Glow-in-the-dark houseplants shine in rainbow of colours

Succulents become rechargeable night lights after injection with tiny phosphor particles
University students might soon have something other than black-light posters to brighten their dorm rooms. Researchers have created glow-in-the-dark plants by injecting succulents with materials similar to those that make the posters light up. The fleshy plants shine as brightly as a night light, and can be made to do so in a wide variety of colours — a first for glowing houseplants, according to the team.
The researchers, led by Xuejie Zhang, a materials scientist at the South China Agricultural University in Guangzhou, describe today how they produced the plants in the journal Matter1. They have applied for a patent on the technology, which they hope will lead to decorative installations and living lighting.
The idea of making glowing plants has captivated scientists since the late 1980s, when researchers made the first bioluminescent plant2 by inserting a gene from a firefly (Photinus pyralis) into a type of tobacco (Nicotiana tabacum). This work laid the foundation for the first genetically engineered luminescent houseplant to come on the market in the United States, last year. The biotechnology firm Light Bio in Sun Valley, Idaho, sells the petunia (Petunia hybrida), which glows a very faint green thanks to genes from a light-emitting mushroom.
Leafy greens … and blues and reds
Unlike the petunia, which emits light through chemical reactions in its cells, the succulent glows because of materials injected into its leaves. These materials — phosphor particles made of strontium and aluminium dosed with other metals — absorb energy from light at one wavelength, store some of that energy and then slowly re-emit it at a different wavelength for several hours. For instance, one material the scientists injected into their succulents absorbs ultraviolet and blue light, and re-emits it as green light.
This type of ‘afterglow’ phosphor is used in glow-in-the-dark toys and paints, and as an imaging tracer for laboratory animals. Whereas genetically engineered bioluminescent plants are, so far, limited in the range of colours they emit, afterglow phosphors span a wide variety of hues, including red and blue, and they can be combined to produce a white glow.

This video shows how the tiny phosphor particles spread through the succulent leaves after they are injected.Credit: Liu et al./Matter
The researchers purchased phosphors containing strontium aluminate and ground them down to particles of various sizes before injecting them into an assortment of plants. They found that particles around 7 micrometres in diameter glowed brighter than did nanoparticles in plants, and were able to fill up the interior tissues of succulent leaves for a stronger, more uniform glow. By contrast, plants with simple leaf structures, such as tobacco plants and pak choi, emitted a more patchy glow.

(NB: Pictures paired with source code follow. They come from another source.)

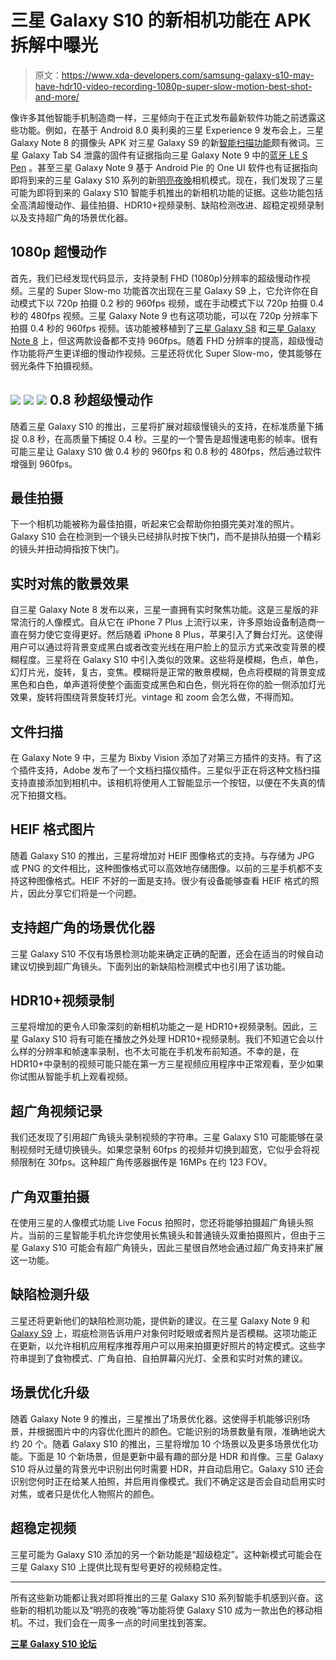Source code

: # 三星 Galaxy S10 的新相机功能在 APK 拆解中曝光

> 原文：<https://www.xda-developers.com/samsung-galaxy-s10-may-have-hdr10-video-recording-1080p-super-slow-motion-best-shot-and-more/>

像许多其他智能手机制造商一样，三星倾向于在正式发布最新软件功能之前透露这些功能。例如，在基于 Android 8.0 奥利奥的三星 Experience 9 发布会上，三星 Galaxy Note 8 的摄像头 APK 对三星 Galaxy S9 的新[智能扫描功能](https://www.xda-developers.com/samsung-galaxy-s9-intelligent-scan-face-unlock-iris-scanner/)颇有微词。三星 Galaxy Tab S4 泄露的固件有证据指向三星 Galaxy Note 9 中的[蓝牙 LE S Pen](https://www.xda-developers.com/samsung-galaxy-note-9-s-pen-features-samsung-galaxy-tab-s4-firmware/) 。甚至三星 Galaxy Note 9 基于 Android Pie 的 One UI 软件也有证据指向即将到来的三星 Galaxy S10 系列的新[明亮夜晚](https://www.xda-developers.com/samsung-galaxy-s10-bright-night-camera-low-light/)相机模式。现在，我们发现了三星可能为即将到来的 Galaxy S10 智能手机推出的新相机功能的证据。这些功能包括全高清超慢动作、最佳拍摄、HDR10+视频录制、缺陷检测改进、超稳定视频录制以及支持超广角的场景优化器。

## 1080p 超慢动作

首先，我们已经发现代码显示，支持录制 FHD (1080p)分辨率的超级慢动作视频。三星的 Super Slow-mo 功能首次出现在三星 Galaxy S9 上，它允许你在自动模式下以 720p 拍摄 0.2 秒的 960fps 视频，或在手动模式下以 720p 拍摄 0.4 秒的 480fps 视频。三星 Galaxy Note 9 也有这项功能，可以在 720p 分辨率下拍摄 0.4 秒的 960fps 视频。该功能被移植到了[三星 Galaxy S8](https://www.xda-developers.com/samsung-galaxy-s8-super-slow-motion-ar-emoji/) 和[三星 Galaxy Note 8](https://www.xda-developers.com/samsung-galaxy-note-8-super-slow-motion-ar-emojis/) 上，但这两款设备都不支持 960fps。随着 FHD 分辨率的提高，超级慢动作功能将产生更详细的慢动作视频。三星还将优化 Super Slow-mo，使其能够在弱光条件下拍摄视频。

## ![](img/a5b1c35f36b5e8b8fba1ef9aff384441.png) ![](img/cd3501c8dc41b581ca9bd98654b6f920.png) ![](img/e14215314ab725df5b3fe247dc7bdffd.png) 0.8 秒超级慢动作

随着三星 Galaxy S10 的推出，三星将扩展对超级慢镜头的支持，在标准质量下捕捉 0.8 秒，在高质量下捕捉 0.4 秒。三星的一个警告是超慢速电影的帧率。很有可能三星让 Galaxy S10 做 0.4 秒的 960fps 和 0.8 秒的 480fps，然后通过软件增强到 960fps。

## 最佳拍摄

下一个相机功能被称为最佳拍摄，听起来它会帮助你拍摄完美对准的照片。Galaxy S10 会在检测到一个镜头已经排队时按下快门，而不是排队拍摄一个精彩的镜头并扭动拇指按下快门。

## 实时对焦的散景效果

自三星 Galaxy Note 8 发布以来，三星一直拥有实时聚焦功能。这是三星版的非常流行的人像模式。自从它在 iPhone 7 Plus 上流行以来，许多原始设备制造商一直在努力使它变得更好。然后随着 iPhone 8 Plus，苹果引入了舞台灯光。这使得用户可以通过将背景变成黑白或者改变光线在用户脸上的显示方式来改变背景的模糊程度。三星将在 Galaxy S10 中引入类似的效果。这些将是模糊，色点，单色，幻灯片光，旋转，复古，变焦。模糊将是正常的散景模糊，色点将模糊的背景变成黑色和白色，单声道将使整个画面变成黑色和白色，侧光将在你的脸一侧添加灯光效果，旋转将围绕背景旋转灯光。vintage 和 zoom 会怎么做，不得而知。

## 文件扫描

在 Galaxy Note 9 中，三星为 Bixby Vision 添加了对第三方插件的支持。有了这个插件支持，Adobe 发布了一个文档扫描仪插件。三星似乎正在将这种文档扫描支持直接添加到相机中。该相机将使用人工智能显示一个按钮，以便在不失真的情况下拍摄文档。

## HEIF 格式图片

随着 Galaxy S10 的推出，三星将增加对 HEIF 图像格式的支持。与存储为 JPG 或 PNG 的文件相比，这种图像格式可以高效地存储图像。以前的三星手机都不支持这种图像格式。HEIF 不好的一面是支持。很少有设备能够查看 HEIF 格式的照片，因此分享它们将是一个问题。

## 支持超广角的场景优化器

三星 Galaxy S10 不仅有场景检测功能来确定正确的配置，还会在适当的时候自动建议切换到超广角镜头。下面列出的新缺陷检测模式中也引用了该功能。

## HDR10+视频录制

三星将增加的更令人印象深刻的新相机功能之一是 HDR10+视频录制。因此，三星 Galaxy S10 将有可能在播放之外处理 HDR10+视频录制。我们不知道它会以什么样的分辨率和帧速率录制，也不太可能在手机发布前知道。不幸的是，在 HDR10+中录制的视频可能只能在第一方三星视频应用程序中正常观看，至少如果你试图从智能手机上观看视频。

## 超广角视频记录

我们还发现了引用超广角镜头录制视频的字符串。三星 Galaxy S10 可能能够在录制视频时无缝切换镜头。如果您录制 60fps 的视频并切换到超宽，它似乎会将视频限制在 30fps。这种超广角传感器据传是 16MPs 在约 123 FOV。

## 广角双重拍摄

在使用三星的人像模式功能 Live Focus 拍照时，您还将能够拍摄超广角镜头照片。当前的三星智能手机允许您使用长焦镜头和普通镜头双重拍摄照片，但由于三星 Galaxy S10 可能会有超广角镜头，因此三星很自然地会通过超广角支持来扩展这一功能。

## 缺陷检测升级

三星还将更新他们的缺陷检测功能，提供新的建议。在三星 Galaxy Note 9 和 [Galaxy S9](https://www.xda-developers.com/samsung-galaxy-s9-scene-optimizer-android-pie/) 上，瑕疵检测告诉用户对象何时眨眼或者照片是否模糊。这项功能正在更新，以允许相机应用程序推荐用户可以用来拍摄更好照片的特定模式。这些字符串提到了食物模式、广角自拍、自拍屏幕闪光灯、全景和实时对焦的建议。

## 场景优化升级

随着 Galaxy Note 9 的推出，三星推出了场景优化器。这使得手机能够识别场景，并根据图片中的内容优化图片的颜色。它能识别的场景数量有限，准确地说大约 20 个。随着 Galaxy S10 的推出，三星将增加 10 个场景以及更多场景优化功能。下面是 10 个新场景，但是更新中最有趣的部分是 HDR 和肖像。三星 Galaxy S10 将从过量的背景光中识别出何时需要 HDR，并自动启用它。Galaxy S10 还会识别您何时正在给某人拍照，并启用肖像模式。我们不确定这是否会自动启用实时对焦，或者只是优化人物照片的颜色。

## 超稳定视频

三星可能为 Galaxy S10 添加的另一个新功能是“超级稳定”。这种新模式可能会在三星 Galaxy S10 上提供比现有型号更好的视频稳定性。

* * *

所有这些新功能都让我对即将推出的三星 Galaxy S10 系列智能手机感到兴奋。这些新的相机功能以及“明亮的夜晚”等功能将使 Galaxy S10 成为一款出色的移动相机。不过，我们会在一周多一点的时间里找到答案。

[**三星 Galaxy S10 论坛**](https://forum.xda-developers.com/galaxy-s10)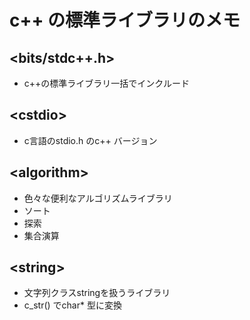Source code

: # c++ の標準ライブラリのメモ

## <bits/stdc++.h\>  
 - c++の標準ライブラリ一括でインクルード  


## <cstdio\> 
 - c言語のstdio.h のc++ バージョン  


## <algorithm\> 
 - 色々な便利なアルゴリズムライブラリ
 - ソート
 - 探索
 - 集合演算  


## <string\> 
 - 文字列クラスstringを扱うライブラリ
 - c_str() でchar* 型に変換


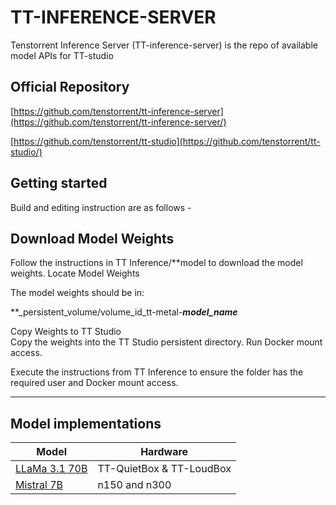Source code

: # TT-INFERENCE-SERVER

Tenstorrent Inference Server (TT-inference-server) is the repo of available model APIs for TT-studio

## Official Repository

[https://github.com/tenstorrent/tt-inference-server](https://github.com/tenstorrent/tt-inference-server/)

[https://github.com/tenstorrent/tt-studio](https://github.com/tenstorrent/tt-studio/)

## Getting started
Build and editing instruction are as follows -

## Download Model Weights  

Follow the instructions in TT Inference/**model to download the model weights.
Locate Model Weights  

The model weights should be in:  

**_persistent_volume/volume_id_tt-metal-***model_name***

Copy Weights to TT Studio  
Copy the weights into the TT Studio persistent directory. 
Run Docker mount access. 

Execute the instructions from TT Inference to ensure the folder has the required user and Docker mount access.

--------------------------------------------------------------------------------------------------------------

## Model implementations
| Model          | Hardware                    |
|----------------|-----------------------------|
| [LLaMa 3.1 70B](tt-metal-llama3-70b/README.md)  | TT-QuietBox & TT-LoudBox    |
| [Mistral 7B](tt-metal-mistral-7b/README.md) | n150 and n300|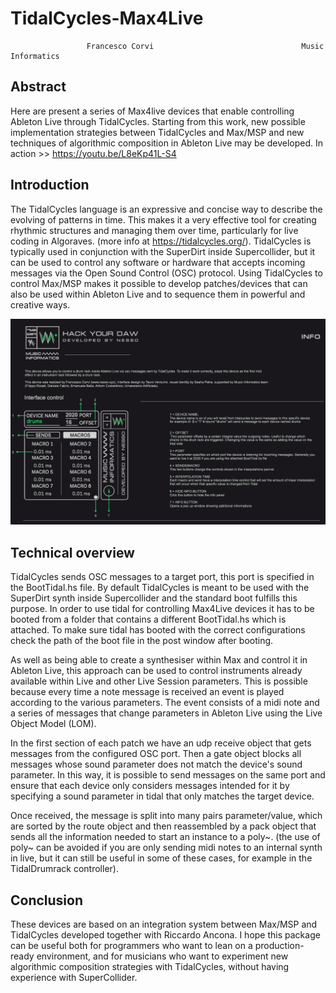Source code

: # TidalCycles-Max4Live

                     Francesco Corvi                                 Music Informatics

## Abstract
Here are present a series of Max4live devices that enable controlling Ableton Live through TidalCycles.
Starting from this work, new possible implementation strategies between TidalCycles and Max/MSP and new techniques of algorithmic composition in Ableton Live may be developed.
In action >> https://youtu.be/L8eKp41L-S4

## Introduction

The TidalCycles language is an expressive and concise way to describe the evolving of patterns in time. This makes it a very effective tool for creating rhythmic structures and managing them over time, particularly for live coding in Algoraves. (more info at https://tidalcycles.org/).
TidalCycles is typically used in conjunction with the SuperDirt inside Supercollider, but it can be used to control any software or hardware that accepts incoming messages via the Open Sound Control (OSC) protocol. Using TidalCycles to control Max/MSP makes it possible to develop patches/devices that can also be used within Ableton Live and to sequence them in powerful and creative ways.

![](images/DeviceSnap01.png)

## Technical overview

TidalCycles sends OSC messages to a target port, this port is specified in the BootTidal.hs file.
By default TidalCycles is meant to be used with the SuperDirt synth inside Supercollider and the standard boot fulfills this purpose. In order to use tidal for controlling Max4Live devices it has to be booted from a folder that contains a different BootTidal.hs which is attached. To make sure tidal has booted with the correct configurations check the path of the boot file in the post window after booting.

As well as being able to create a synthesiser within Max and control it in Ableton Live, this approach can be used to control instruments already available within Live and other Live Session parameters.
This is possible because every time a note message is received an event is played according to the various parameters. The event consists of a midi note and a series of messages that change parameters in Ableton Live using the Live Object Model (LOM).

In the first section of each patch we have an udp receive object that gets messages from the configured OSC port. Then a gate object blocks all messages whose sound parameter does not match the device's sound parameter. In this way, it is possible to send messages on the same port and ensure that each device only considers messages intended for it by specifying a sound parameter in tidal that only matches the target device.

Once received, the message is split into many pairs parameter/value, which are sorted by the route object and then reassembled by a pack object that sends all the information needed to start an instance to a poly~. (the use of poly~ can be avoided if you are only sending midi notes to an internal synth in live, but it can still be useful in some of these cases, for example in the TidalDrumrack controller).


## Conclusion

These devices are based on an integration system between Max/MSP and TidalCycles developed together with Riccardo Ancona. I hope this package can be useful both for programmers who want to lean on a production-ready environment, and for musicians who want to experiment new algorithmic composition strategies with TidalCycles, without having experience with SuperCollider.
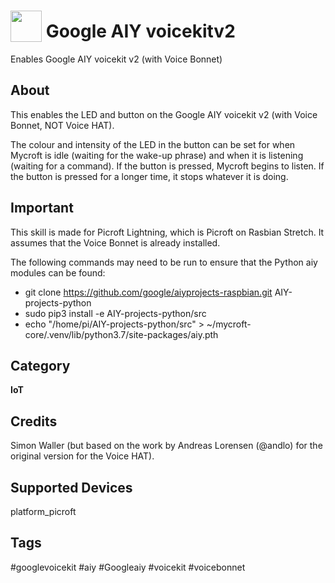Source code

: # <img src='AIY_logo_blue.png' card_color='#022B4F' width='50' height='50' style='vertical-align:bottom'/> Google AIY voicekitv2
Enables Google AIY voicekit v2 (with Voice Bonnet)

## About
This enables the LED and button on the Google AIY voicekit v2 (with Voice Bonnet, NOT Voice HAT).

The colour and intensity of the LED in the button can be set for when Mycroft is idle (waiting for the wake-up phrase) and when it is listening (waiting for a command). If the button is pressed, Mycroft begins to listen. If the button is pressed for a longer time, it stops whatever it is doing.

## Important
This skill is made for Picroft Lightning, which is Picroft on Rasbian Stretch. It assumes that the Voice Bonnet is already installed.

The following commands may need to be run to ensure that the Python aiy modules can be found:
* git clone https://github.com/google/aiyprojects-raspbian.git AIY-projects-python
* sudo pip3 install -e AIY-projects-python/src
* echo "/home/pi/AIY-projects-python/src" > ~/mycroft-core/.venv/lib/python3.7/site-packages/aiy.pth

## Category
**IoT**

## Credits
Simon Waller (but based on the work by Andreas Lorensen (@andlo) for the original version for the Voice HAT).

## Supported Devices
platform_picroft

## Tags
#googlevoicekit
#aiy
#Googleaiy
#voicekit
#voicebonnet

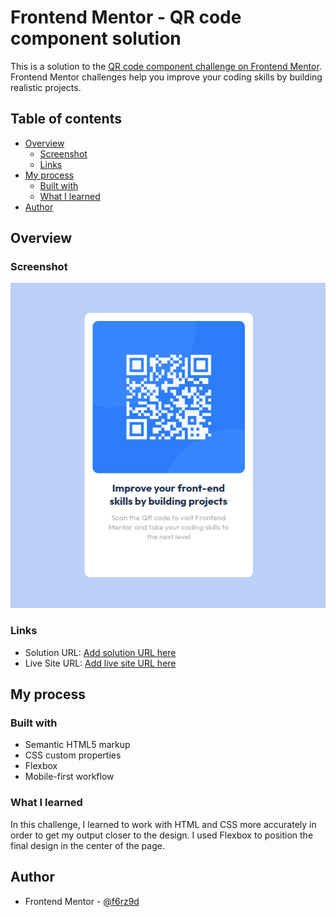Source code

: # Frontend Mentor - QR code component solution

This is a solution to the [QR code component challenge on Frontend Mentor](https://www.frontendmentor.io/challenges/qr-code-component-iux_sIO_H). Frontend Mentor challenges help you improve your coding skills by building realistic projects. 

## Table of contents

- [Overview](#overview)
  - [Screenshot](#screenshot)
  - [Links](#links)
- [My process](#my-process)
  - [Built with](#built-with)
  - [What I learned](#what-i-learned)
- [Author](#author)

## Overview

### Screenshot

![](./design/screenshot.png)

### Links

- Solution URL: [Add solution URL here](https://github.com/farzad-bahadorifar/qr-code-component)
- Live Site URL: [Add live site URL here](https://farzad-bahadorifar.github.io/qr-code-component/)

## My process

### Built with

- Semantic HTML5 markup
- CSS custom properties
- Flexbox
- Mobile-first workflow

### What I learned

In this challenge, I learned to work with HTML and CSS more accurately in order to get my output closer to the design. I used Flexbox to position the final design in the center of the page.

## Author

- Frontend Mentor - [@f6rz9d](https://www.frontendmentor.io/profile/f6rz9d)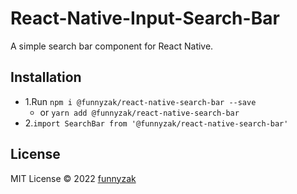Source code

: # React-Native-Input-Search-Bar

A simple search bar component for React Native.

## Installation

* 1.Run `npm i @funnyzak/react-native-search-bar --save`
  * or  `yarn add @funnyzak/react-native-search-bar`
* 2.`import SearchBar from '@funnyzak/react-native-search-bar'`

## License

MIT License © 2022 [funnyzak](https://github.com/funnyzak)
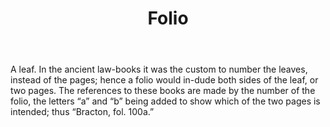 ---
title: Folio
letter: F
permalink: "/definitions/bld-folio.html"
body: 1. A leaf. In the ancient law-books it was the custom to number the leaves,
  instead of the pages; hence a folio would in-dude both sides of the leaf, or two
  pages. The references to these books are made by the number of the folio, the letters
  “a” and “b” being added to show which of the two pages is intended; thus “Bracton,
  fol. 100a.”
published_at: '2018-07-07'
source: Black's Law Dictionary 2nd Ed (1910)
layout: post
---
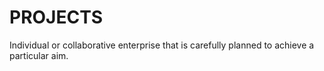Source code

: # PROJECTS
Individual or collaborative enterprise that is carefully planned to achieve a particular aim.
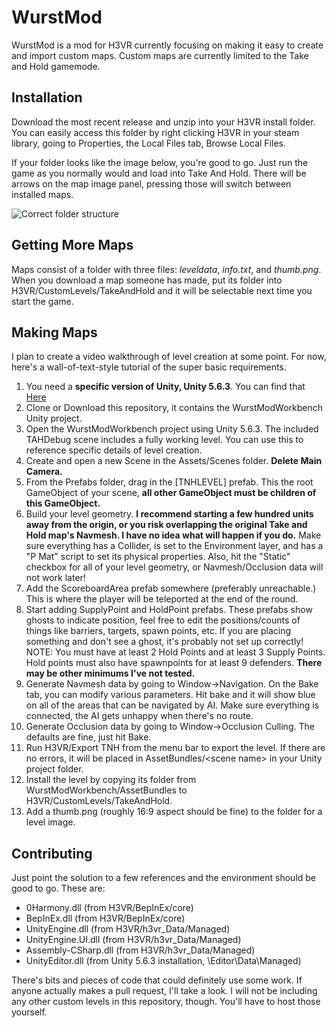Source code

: # WurstMod

WurstMod is a mod for H3VR currently focusing on making it easy to create and import custom maps. Custom maps are currently limited to the Take and Hold gamemode.

## Installation

Download the most recent release and unzip into your H3VR install folder. You can easily access this folder by right clicking H3VR in your steam library, going to Properties, the Local Files tab, Browse Local Files.

If your folder looks like the image below, you're good to go. Just run the game as you normally would and load into Take And Hold. There will be arrows on the map image panel, pressing those will switch between installed maps.

![Correct folder structure](https://i.imgur.com/pmIefmr.png)

## Getting More Maps

Maps consist of a folder with three files: *leveldata*, *info.txt*, and *thumb.png*. When you download a map someone has made, put its folder into H3VR/CustomLevels/TakeAndHold and it will be selectable next time you start the game.

## Making Maps

I plan to create a video walkthrough of level creation at some point. For now, here's a wall-of-text-style tutorial of the super basic requirements.

1. You need a **specific version of Unity, Unity 5.6.3**. You can find that [Here](https://unity3d.com/get-unity/download/archive)
1. Clone or Download this repository, it contains the WurstModWorkbench Unity project.
1. Open the WurstModWorkbench project using Unity 5.6.3. The included TAHDebug scene includes a fully working level. You can use this to reference specific details of level creation.
1. Create and open a new Scene in the Assets/Scenes folder. **Delete Main Camera.**
1. From the Prefabs folder, drag in the [TNHLEVEL] prefab. This the root GameObject of your scene, **all other GameObject must be children of this GameObject.**
1. Build your level geometry. **I recommend starting a few hundred units away from the origin, or you risk overlapping the original Take and Hold map's Navmesh. I have no idea what will happen if you do.** Make sure everything has a Collider, is set to the Environment layer, and has a "P Mat" script to set its physical properties. Also, hit the "Static" checkbox for all of your level geometry, or Navmesh/Occlusion data will not work later!
1. Add the ScoreboardArea prefab somewhere (preferably unreachable.) This is where the player will be teleported at the end of the round.
1. Start adding SupplyPoint and HoldPoint prefabs. These prefabs show ghosts to indicate position, feel free to edit the positions/counts of things like barriers, targets, spawn points, etc. If you are placing something and don't see a ghost, it's probably not set up correctly! NOTE: You must have at least 2 Hold Points and at least 3 Supply Points. Hold points must also have spawnpoints for at least 9 defenders. **There may be other minimums I've not tested.**
1. Generate Navmesh data by going to Window->Navigation. On the Bake tab, you can modify various parameters. Hit bake and it will show blue on all of the areas that can be navigated by AI. Make sure everything is connected, the AI gets unhappy when there's no route.
1. Generate Occlusion data by going to Window->Occlusion Culling. The defaults are fine, just hit Bake.
1. Run H3VR/Export TNH from the menu bar to export the level. If there are no errors, it will be placed in AssetBundles/\<scene name\> in your Unity project folder.
1. Install the level by copying its folder from WurstModWorkbench/AssetBundles to H3VR/CustomLevels/TakeAndHold.
1. Add a thumb.png (roughly 16:9 aspect should be fine) to the folder for a level image.

## Contributing

Just point the solution to a few references and the environment should be good to go. These are:
- 0Harmony.dll (from H3VR/BepInEx/core)
- BepInEx.dll (from H3VR/BepInEx/core)
- UnityEngine.dll (from H3VR/h3vr_Data/Managed)
- UnityEngine.UI.dll (from H3VR/h3vr_Data/Managed)
- Assembly-CSharp.dll (from H3VR/h3vr_Data/Managed)
- UnityEditor.dll (from Unity 5.6.3 installation, \Editor\Data\Managed)

There's bits and pieces of code that could definitely use some work. If anyone actually makes a pull request, I'll take a look. 
I will not be including any other custom levels in this repository, though. You'll have to host those yourself.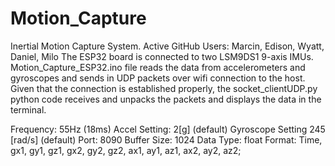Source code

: # Motion_Capture
Inertial Motion Capture System.
Active GitHub Users: Marcin, Edison, Wyatt, Daniel, Milo
The ESP32 board is connected to two LSM9DS1 9-axis IMUs. Motion_Capture_ESP32.ino file reads the data from accelerometers and gyroscopes and sends in UDP packets over wifi connection
to the host. Given that the connection is established properly, the socket_clientUDP.py python code receives and unpacks the packets and displays the data in the terminal.

Frequency: 55Hz (18ms)
Accel Setting: 2[g] (default)   Gyroscope Setting 245 [rad/s] (default)
Port: 8090   Buffer Size: 1024   Data Type: float
Format: Time, gx1, gy1, gz1, gx2, gy2, gz2, ax1, ay1, az1, ax2, ay2, az2;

The plant favoured by the team is the succulent Echevaria ‘Mebina’, a common houseplant that grows rosettes of dense, fleshy leaves. To make every leaf glow, the researchers had to inject each one with phoshor particles, a process that takes about ten minutes. The luminescence — which the team generated in hues of blue-green, blue-violet, green, red and white — lasted as long as 120 minutes after exposing the plant to tailored wavelengths of light or sunlight, and could be triggered again and again over the 10 days of the study.